The Shiv Sena got its idea of zhunka bhakar from him. It uses its food shops to create an army of hooligans, not to remove hunger. It is a good way of removing hunger; it can be implemented by a well funded political party in Bombay’s slums, but it cannot be done by the government; it would not have the motivation and discipline.
For a national programme, we need an eatable that is durable, light and solid. The only such Indian eatable I know is chiki. It is common in Maharashtra; as trains run between Bombay and Poona, young men cling to the windows and sell packets of chiki to passengers. The chiki they sell is peanuts or sesame seeds embedded in gur (unrefined sugar). One gets variants of chiki all the way north; in Delhi, they are a seasonal ware sold in winter by rehriwallahs (hand-cart pushers) who sell murmura (parched rice), chana (parched gram) and bhel (a mixture of dry edibles mixed with chillies, chutney, sweetened tamarind water, etc). A round biscuit of chiki with water is an adequate, nutritious and balanced meal in the absence of normal food.
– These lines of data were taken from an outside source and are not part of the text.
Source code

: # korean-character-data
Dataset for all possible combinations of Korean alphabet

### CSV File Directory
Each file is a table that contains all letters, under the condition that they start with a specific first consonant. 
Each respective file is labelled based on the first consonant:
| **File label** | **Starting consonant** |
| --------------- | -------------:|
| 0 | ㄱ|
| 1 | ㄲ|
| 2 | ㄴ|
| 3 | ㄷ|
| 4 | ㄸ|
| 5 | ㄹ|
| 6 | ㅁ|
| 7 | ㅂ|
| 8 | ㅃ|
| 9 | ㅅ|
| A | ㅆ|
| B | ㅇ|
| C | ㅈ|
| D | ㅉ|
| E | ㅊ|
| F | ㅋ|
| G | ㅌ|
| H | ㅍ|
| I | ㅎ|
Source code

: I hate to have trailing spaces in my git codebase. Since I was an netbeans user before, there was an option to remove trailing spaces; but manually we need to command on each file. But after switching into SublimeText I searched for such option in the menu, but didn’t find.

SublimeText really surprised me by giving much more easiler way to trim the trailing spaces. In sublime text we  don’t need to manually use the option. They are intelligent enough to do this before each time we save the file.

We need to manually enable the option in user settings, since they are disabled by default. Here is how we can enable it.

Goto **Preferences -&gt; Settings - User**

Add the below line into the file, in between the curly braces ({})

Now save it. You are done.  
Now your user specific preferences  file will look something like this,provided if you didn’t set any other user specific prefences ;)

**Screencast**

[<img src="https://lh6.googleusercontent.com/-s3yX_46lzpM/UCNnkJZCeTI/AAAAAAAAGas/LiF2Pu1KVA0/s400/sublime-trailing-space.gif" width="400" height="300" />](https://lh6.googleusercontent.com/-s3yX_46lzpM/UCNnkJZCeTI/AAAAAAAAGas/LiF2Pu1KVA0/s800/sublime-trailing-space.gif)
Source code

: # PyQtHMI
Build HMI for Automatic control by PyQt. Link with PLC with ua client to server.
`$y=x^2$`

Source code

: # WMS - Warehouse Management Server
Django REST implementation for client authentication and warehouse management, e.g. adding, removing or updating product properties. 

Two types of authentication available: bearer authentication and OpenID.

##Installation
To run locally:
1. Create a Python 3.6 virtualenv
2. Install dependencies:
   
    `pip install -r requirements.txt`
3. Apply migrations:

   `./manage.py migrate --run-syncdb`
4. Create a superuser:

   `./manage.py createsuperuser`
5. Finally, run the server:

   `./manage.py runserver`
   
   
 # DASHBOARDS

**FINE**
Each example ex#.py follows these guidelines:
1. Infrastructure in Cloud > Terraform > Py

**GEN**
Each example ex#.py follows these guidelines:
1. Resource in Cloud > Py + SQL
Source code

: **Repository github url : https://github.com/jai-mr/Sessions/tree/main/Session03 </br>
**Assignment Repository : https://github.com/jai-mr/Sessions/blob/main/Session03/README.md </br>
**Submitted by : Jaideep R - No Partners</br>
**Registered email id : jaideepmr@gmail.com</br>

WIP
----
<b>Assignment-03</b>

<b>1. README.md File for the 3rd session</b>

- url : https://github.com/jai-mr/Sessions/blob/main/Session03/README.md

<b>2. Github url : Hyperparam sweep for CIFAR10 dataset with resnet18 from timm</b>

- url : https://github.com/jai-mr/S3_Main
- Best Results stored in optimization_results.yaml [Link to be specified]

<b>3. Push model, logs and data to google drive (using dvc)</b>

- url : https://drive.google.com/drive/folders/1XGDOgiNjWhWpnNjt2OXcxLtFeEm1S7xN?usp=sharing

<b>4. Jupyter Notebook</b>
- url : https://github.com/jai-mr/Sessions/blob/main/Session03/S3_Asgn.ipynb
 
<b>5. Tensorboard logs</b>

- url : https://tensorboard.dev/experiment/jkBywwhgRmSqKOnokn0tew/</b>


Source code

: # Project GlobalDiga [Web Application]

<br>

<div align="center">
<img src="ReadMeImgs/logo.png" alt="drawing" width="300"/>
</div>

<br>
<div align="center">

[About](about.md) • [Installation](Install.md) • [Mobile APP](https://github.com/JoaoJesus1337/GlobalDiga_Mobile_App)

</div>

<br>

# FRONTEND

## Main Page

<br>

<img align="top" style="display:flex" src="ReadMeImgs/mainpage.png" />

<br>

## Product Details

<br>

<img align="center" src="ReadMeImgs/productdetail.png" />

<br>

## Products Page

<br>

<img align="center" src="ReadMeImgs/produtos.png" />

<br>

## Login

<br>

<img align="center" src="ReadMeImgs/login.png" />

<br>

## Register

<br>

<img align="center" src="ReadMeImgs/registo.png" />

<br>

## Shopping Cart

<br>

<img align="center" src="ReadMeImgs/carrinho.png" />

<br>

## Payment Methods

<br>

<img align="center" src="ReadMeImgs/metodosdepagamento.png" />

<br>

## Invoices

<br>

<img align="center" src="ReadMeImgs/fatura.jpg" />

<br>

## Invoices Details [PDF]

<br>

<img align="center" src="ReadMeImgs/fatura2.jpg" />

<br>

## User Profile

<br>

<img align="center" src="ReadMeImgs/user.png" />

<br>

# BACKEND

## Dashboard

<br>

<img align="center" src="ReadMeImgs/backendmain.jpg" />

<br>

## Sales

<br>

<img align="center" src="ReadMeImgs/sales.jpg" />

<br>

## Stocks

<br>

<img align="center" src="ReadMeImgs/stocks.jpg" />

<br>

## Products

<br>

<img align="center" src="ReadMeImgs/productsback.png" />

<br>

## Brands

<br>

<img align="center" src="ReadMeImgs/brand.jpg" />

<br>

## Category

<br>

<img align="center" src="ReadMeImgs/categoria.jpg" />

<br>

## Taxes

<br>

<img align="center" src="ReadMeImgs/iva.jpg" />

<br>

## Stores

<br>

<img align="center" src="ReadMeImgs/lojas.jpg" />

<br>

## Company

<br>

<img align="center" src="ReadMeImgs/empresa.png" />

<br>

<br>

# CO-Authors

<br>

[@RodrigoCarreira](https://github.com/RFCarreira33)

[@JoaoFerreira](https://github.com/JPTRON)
It can be standardized into an industrial product.
The government should subsidize — that is, give a negative excise duty to — this standardized chiki. To do so, it will have to license chiki factories; it should ensure that they employ the most efficient, mechanized technology. As long as they meet the standards of technology and quality, there should be no limit on the number of factories; the number of hungry poor will limit the production. If the government ensures the elimination of hunger by chiki, it will no longer have to buy millions of tons of foodgrains, give out billions in bribes, and bring prosperity to trillions of mice. And it will have a readymade solution for famine anywhere in the world; all it will have to do is to buy a few thousand tons of chiki and ship them to Bottomlessland. Maybe the rest of the world will develop a taste for some brands of chiki, and it will become a sizeable export. It will go towards bridging India’s yawning payments deficit. The finance minister should persuade his boss to take this idea seriously.